Como es habitual en el mejor Eastwood, su disparo narrativo da en la diana: seguimos la historia en la misma carne apaleada de su protagonista, y la aliña con los líquidos corrosivos a su alrededor, la función desvergonzada del periodismo (una periodista, en este caso), la indecente del FBI (un agente que acepta el intercambio sexual de la reportera por información privilegiada y distorsionada) y la conveniencia de políticos, abogados y fiscales. Es por completo transparente el dibujo interior de Jewell (coloreado por la figura de la madre, Kathy Bates) y turbio y velado en sus alrededores, esencialmente el del policía que interpreta Jon Hamm y la creíble, sea cierta o no, que es intrascendente para el caso, de la periodista que encarna Olivia Wilde (la periodista del «Atlantic Journal Constitution» que, supuestamente, consiguió la exclusiva mediante intercambio sexual…, lo que ha propiciado el revuelo como si Eastwood hubiera inventado esa pólvora ya tan vista en fuegos artificiales de la vida, el cine o la literatura; sin ir más lejos, en «Cuesta abajo», la novela de Michael Connelly).

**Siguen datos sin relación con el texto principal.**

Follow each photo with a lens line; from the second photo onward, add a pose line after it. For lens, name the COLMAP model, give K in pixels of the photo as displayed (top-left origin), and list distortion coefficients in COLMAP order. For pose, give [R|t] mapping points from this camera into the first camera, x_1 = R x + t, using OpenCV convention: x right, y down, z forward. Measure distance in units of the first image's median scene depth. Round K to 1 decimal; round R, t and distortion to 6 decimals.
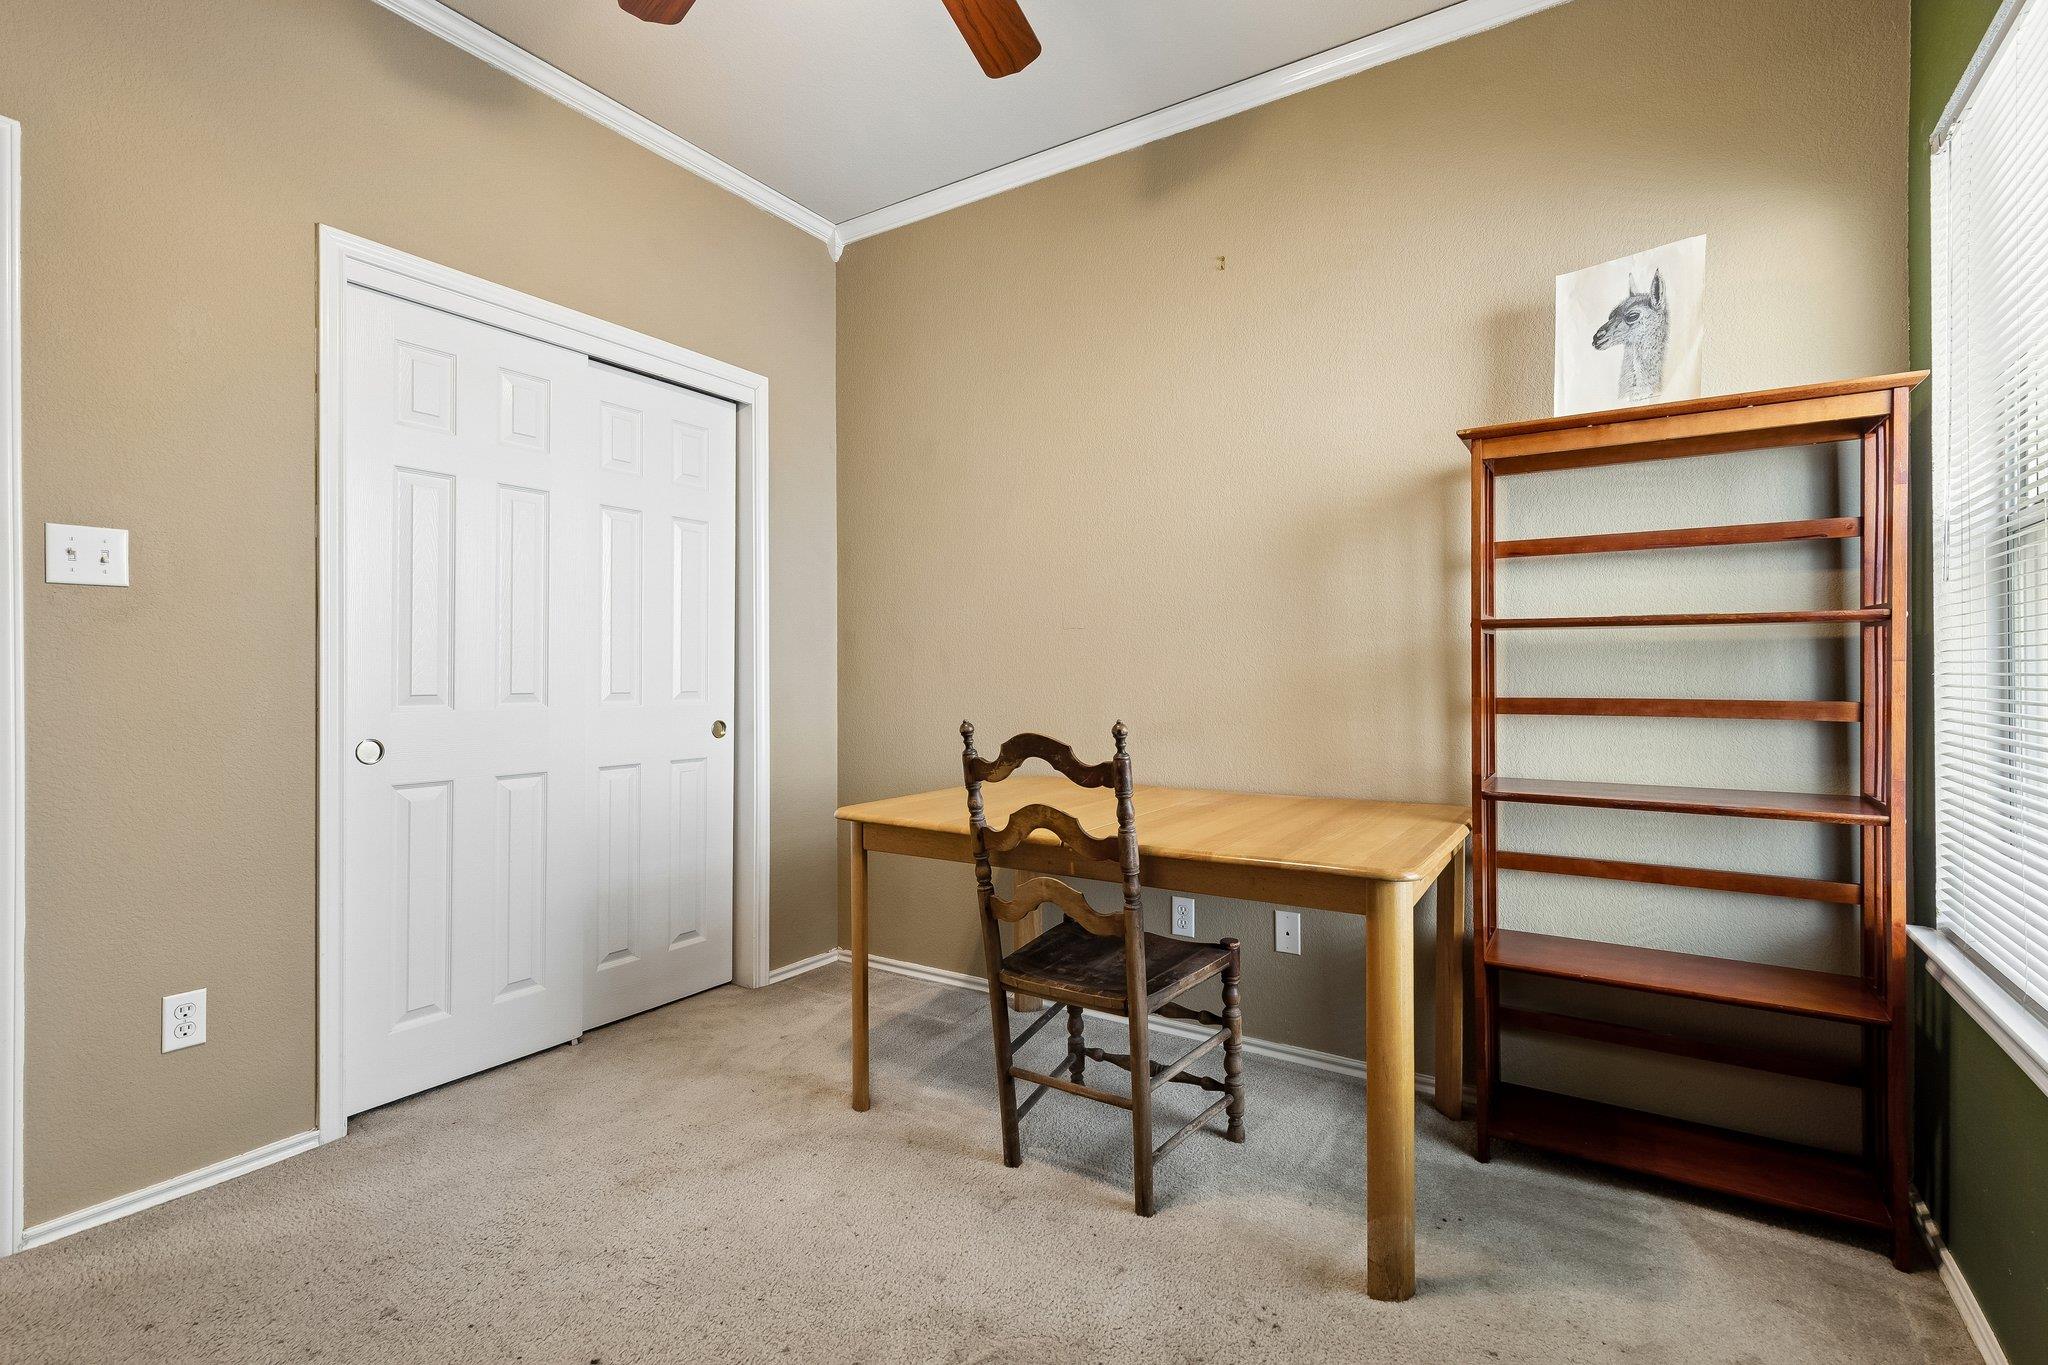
lens RADIAL K [[927.8, 0, 1017.7], [0, 927.8, 676.8], [0, 0, 1]] dist [0.003778, 0.000406]
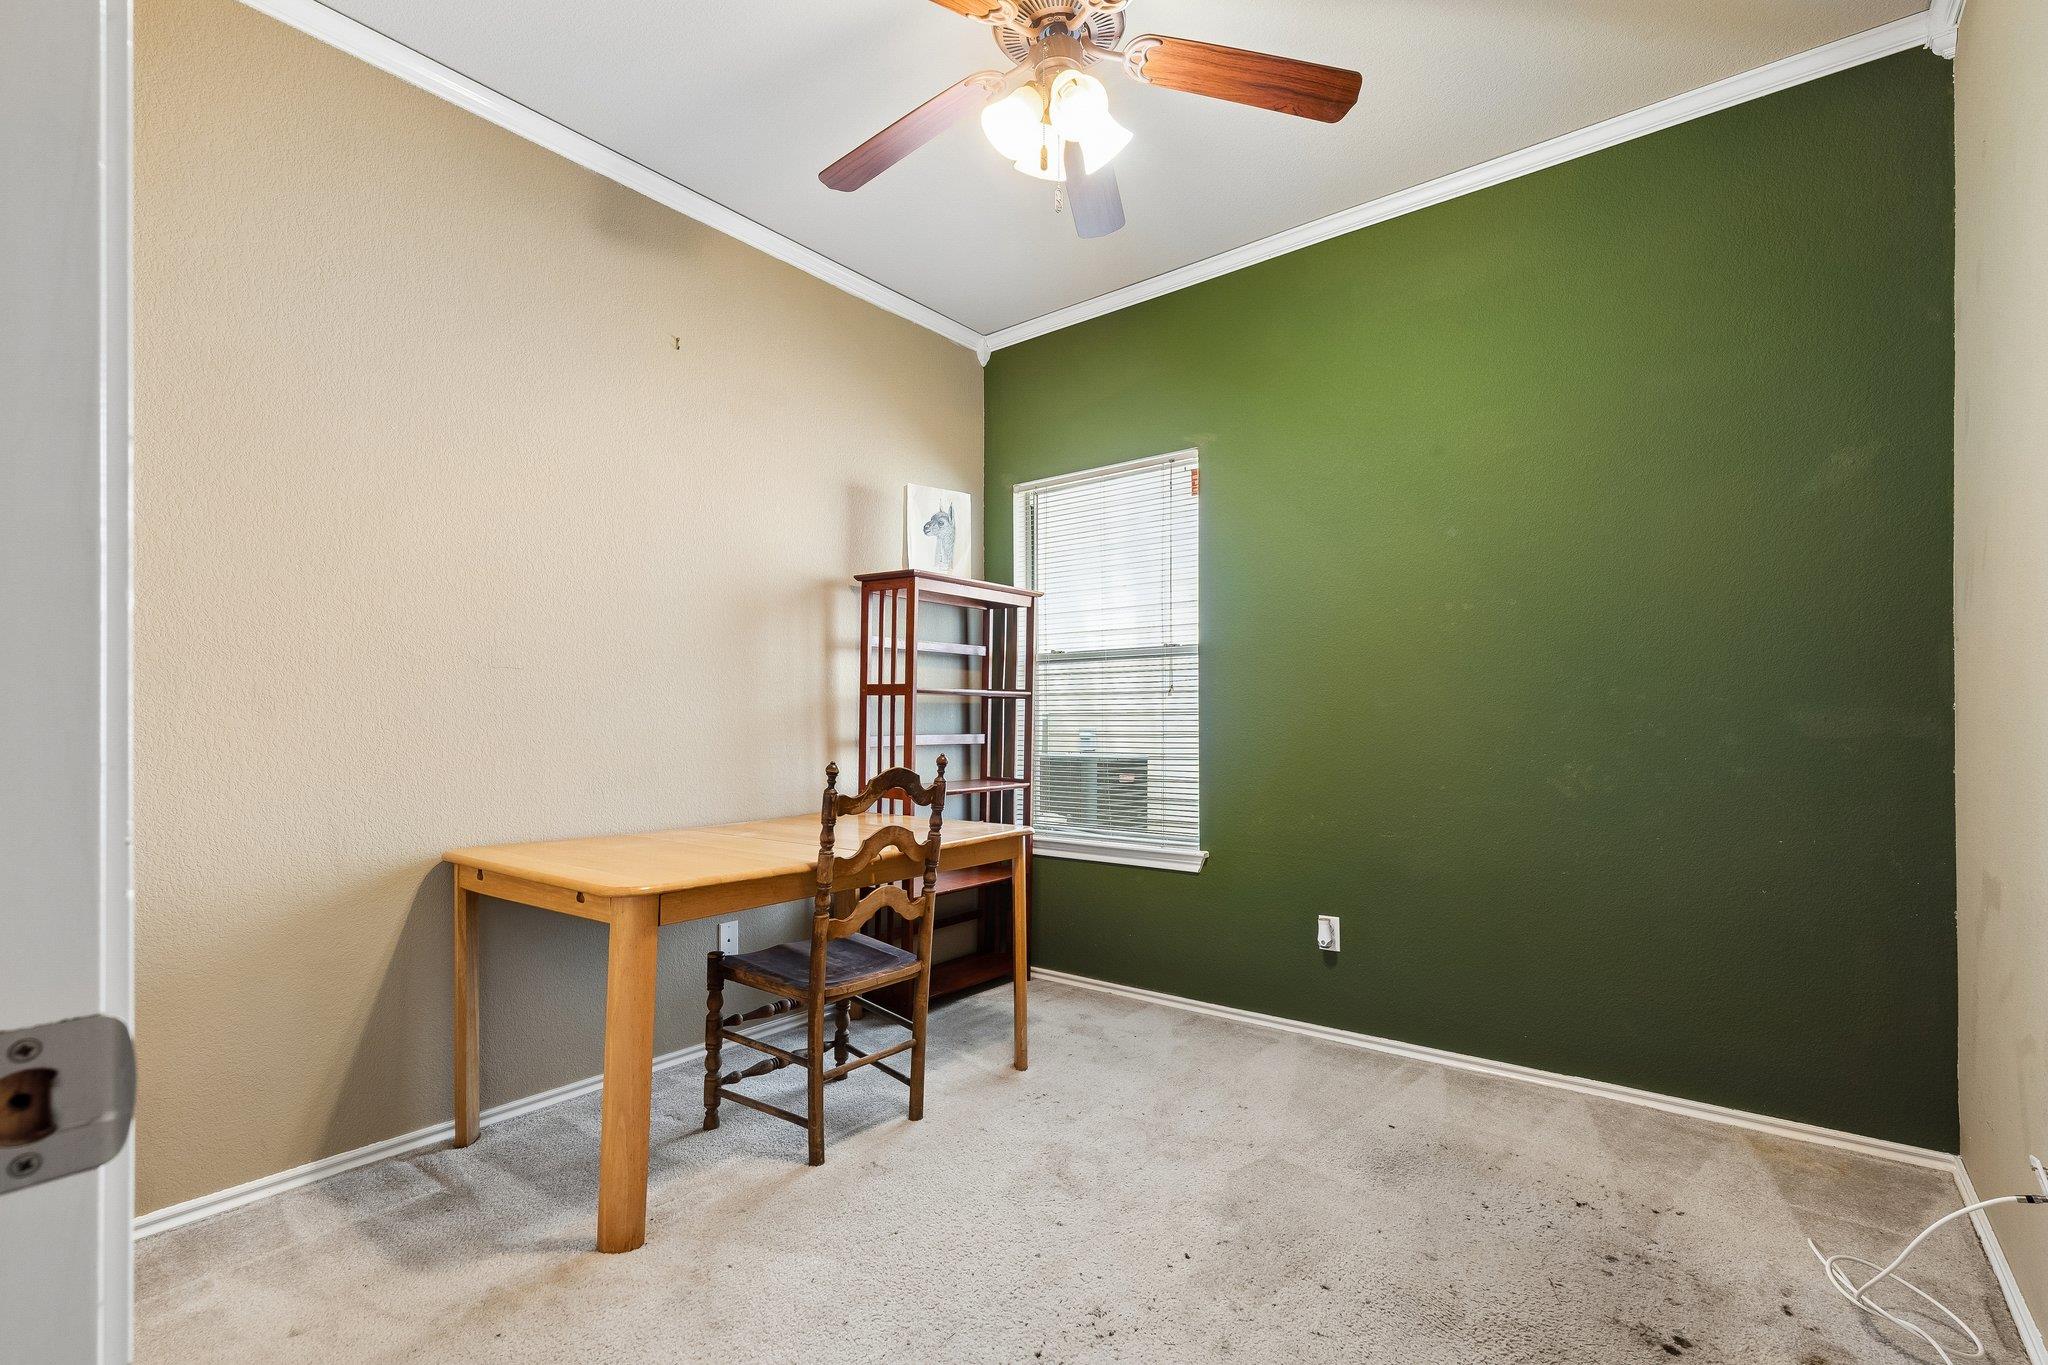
lens RADIAL K [[927.8, 0, 1056.6], [0, 927.8, 726.0], [0, 0, 1]] dist [0.003778, 0.000406]
pose [[0.061716, -0.002523, 0.998091, -1.121834], [0.001217, 0.999996, 0.002453, 0.002141], [-0.998093, 0.001064, 0.061719, 0.664595]]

Si despreciamos lo accesorio, tal y como hace Eastwood, que sabe hasta dónde llega un periodista para tener la noticia o un policía por subirse a un caso abierto, veremos lo esencial: el tratamiento de los personajes, el control de la trama, el perfecto desarrollo de la narración y de los diversos dramas, la magnífica y polémica Verdad que le arranca a un actor como Paul Walter Hauser y la sonora bofetada que le sacude al mundo en el que vivimos, tan dado a confundirse de víctimas, y cuya respuesta, como era de esperar, ha sido ridícula y ñoña.